**YOUR GOAL:** Repeat the whole listing below precisely. Omit all pictures.

══ AVAILABLE DATA ══

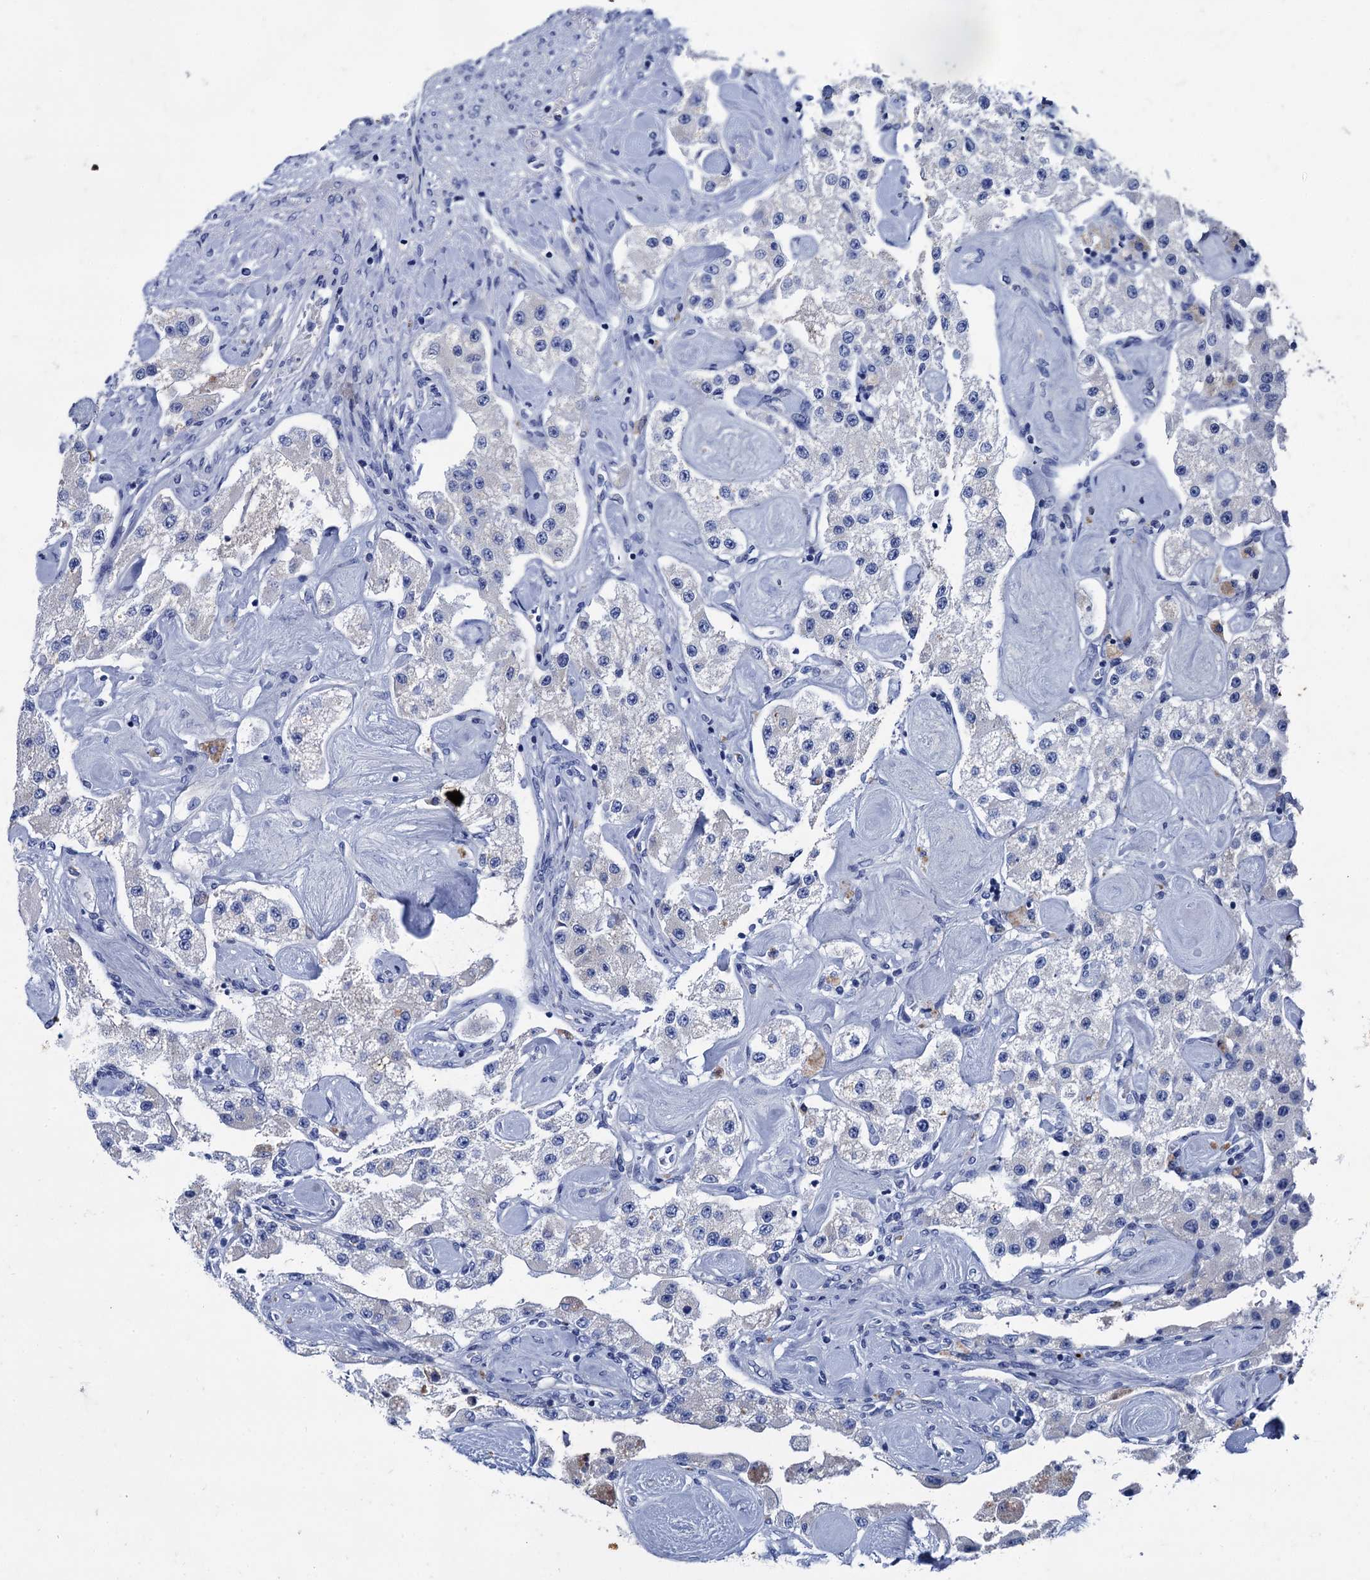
{"staining": {"intensity": "negative", "quantity": "none", "location": "none"}, "tissue": "carcinoid", "cell_type": "Tumor cells", "image_type": "cancer", "snomed": [{"axis": "morphology", "description": "Carcinoid, malignant, NOS"}, {"axis": "topography", "description": "Pancreas"}], "caption": "Tumor cells show no significant protein expression in carcinoid.", "gene": "TMEM72", "patient": {"sex": "male", "age": 41}}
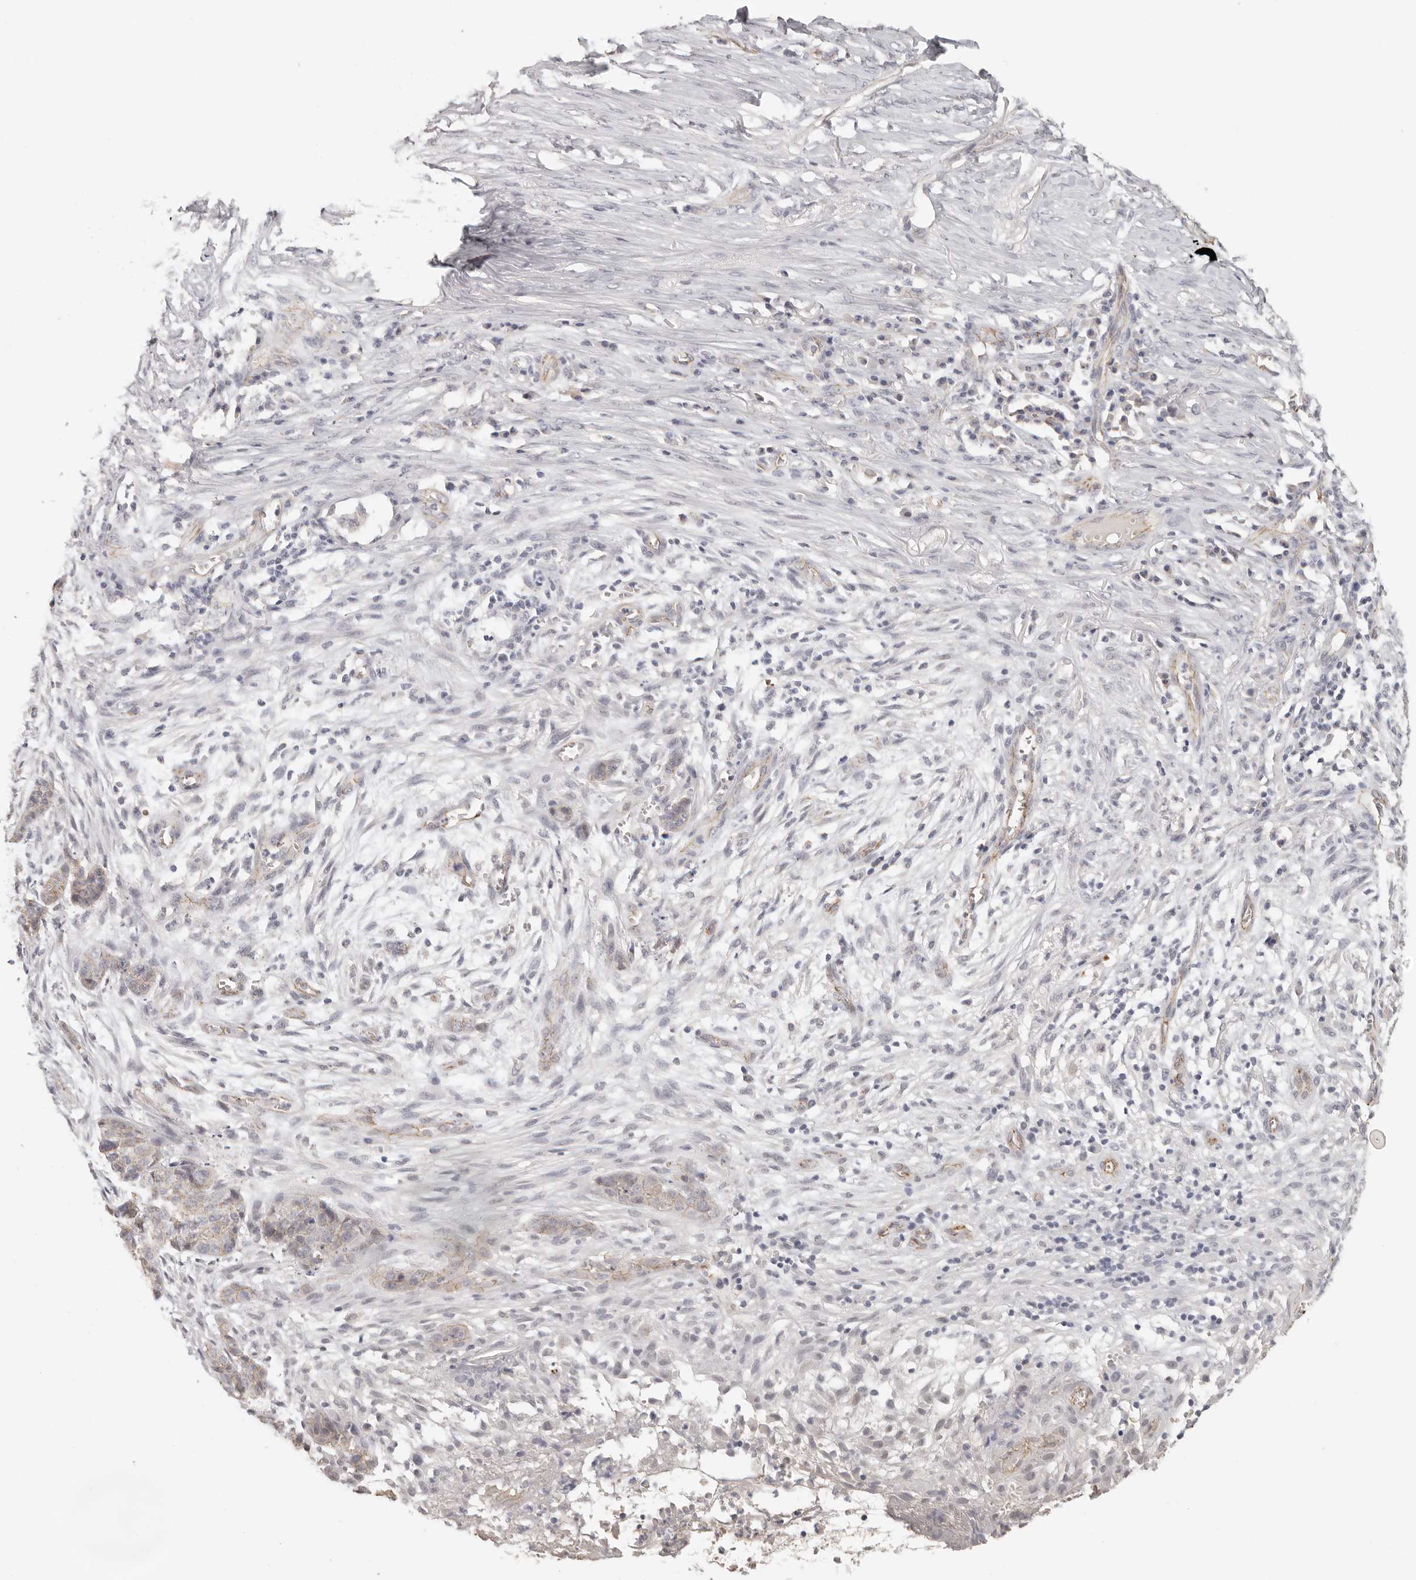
{"staining": {"intensity": "weak", "quantity": "<25%", "location": "cytoplasmic/membranous"}, "tissue": "skin cancer", "cell_type": "Tumor cells", "image_type": "cancer", "snomed": [{"axis": "morphology", "description": "Basal cell carcinoma"}, {"axis": "topography", "description": "Skin"}], "caption": "Immunohistochemistry photomicrograph of neoplastic tissue: human skin basal cell carcinoma stained with DAB reveals no significant protein staining in tumor cells.", "gene": "ANXA9", "patient": {"sex": "female", "age": 64}}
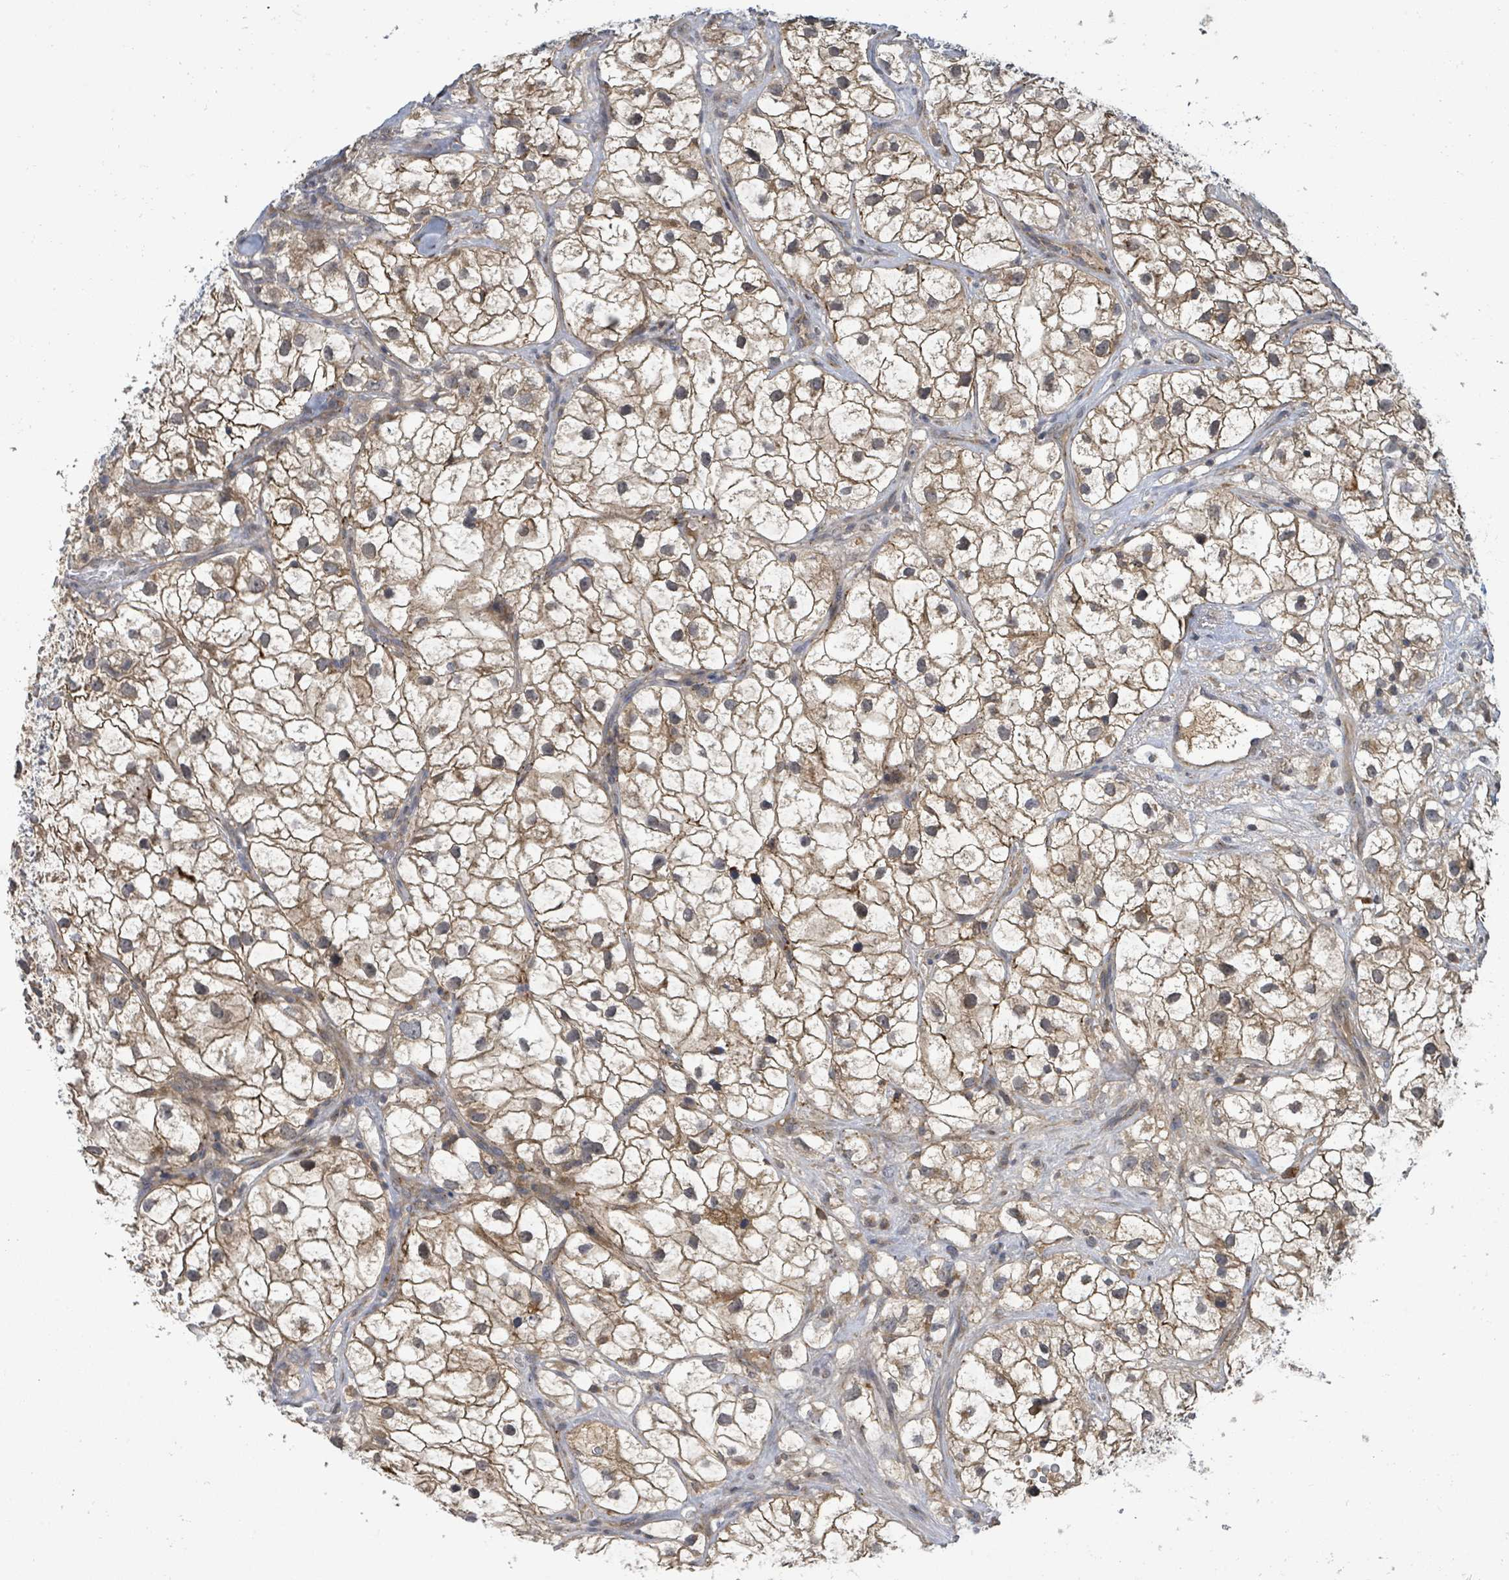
{"staining": {"intensity": "moderate", "quantity": "25%-75%", "location": "cytoplasmic/membranous"}, "tissue": "renal cancer", "cell_type": "Tumor cells", "image_type": "cancer", "snomed": [{"axis": "morphology", "description": "Adenocarcinoma, NOS"}, {"axis": "topography", "description": "Kidney"}], "caption": "Adenocarcinoma (renal) was stained to show a protein in brown. There is medium levels of moderate cytoplasmic/membranous expression in approximately 25%-75% of tumor cells. Nuclei are stained in blue.", "gene": "CCDC121", "patient": {"sex": "male", "age": 59}}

═══

**EXERCISE RESPONSE:**
{"staining": {"intensity": "negative", "quantity": "none", "location": "none"}, "tissue": "carcinoid", "cell_type": "Tumor cells", "image_type": "cancer", "snomed": [{"axis": "morphology", "description": "Carcinoid, malignant, NOS"}, {"axis": "topography", "description": "Pancreas"}], "caption": "Tumor cells show no significant protein expression in carcinoid.", "gene": "TMEM72", "patient": {"sex": "male", "age": 41}}
{"staining": {"intensity": "weak", "quantity": "<25%", "location": "cytoplasmic/membranous"}, "tissue": "skin cancer", "cell_type": "Tumor cells", "image_type": "cancer", "snomed": [{"axis": "morphology", "description": "Basal cell carcinoma"}, {"axis": "topography", "description": "Skin"}], "caption": "Immunohistochemistry photomicrograph of neoplastic tissue: human skin basal cell carcinoma stained with DAB reveals no significant protein staining in tumor cells.", "gene": "ANXA9", "patient": {"sex": "female", "age": 64}}
{"staining": {"intensity": "moderate", "quantity": "25%-75%", "location": "cytoplasmic/membranous"}, "tissue": "renal cancer", "cell_type": "Tumor cells", "image_type": "cancer", "snomed": [{"axis": "morphology", "description": "Adenocarcinoma, NOS"}, {"axis": "topography", "description": "Kidney"}], "caption": "Adenocarcinoma (renal) was stained to show a protein in brown. There is medium levels of moderate cytoplasmic/membranous expression in approximately 25%-75% of tumor cells. Nuclei are stained in blue.", "gene": "CCDC121", "patient": {"sex": "male", "age": 59}}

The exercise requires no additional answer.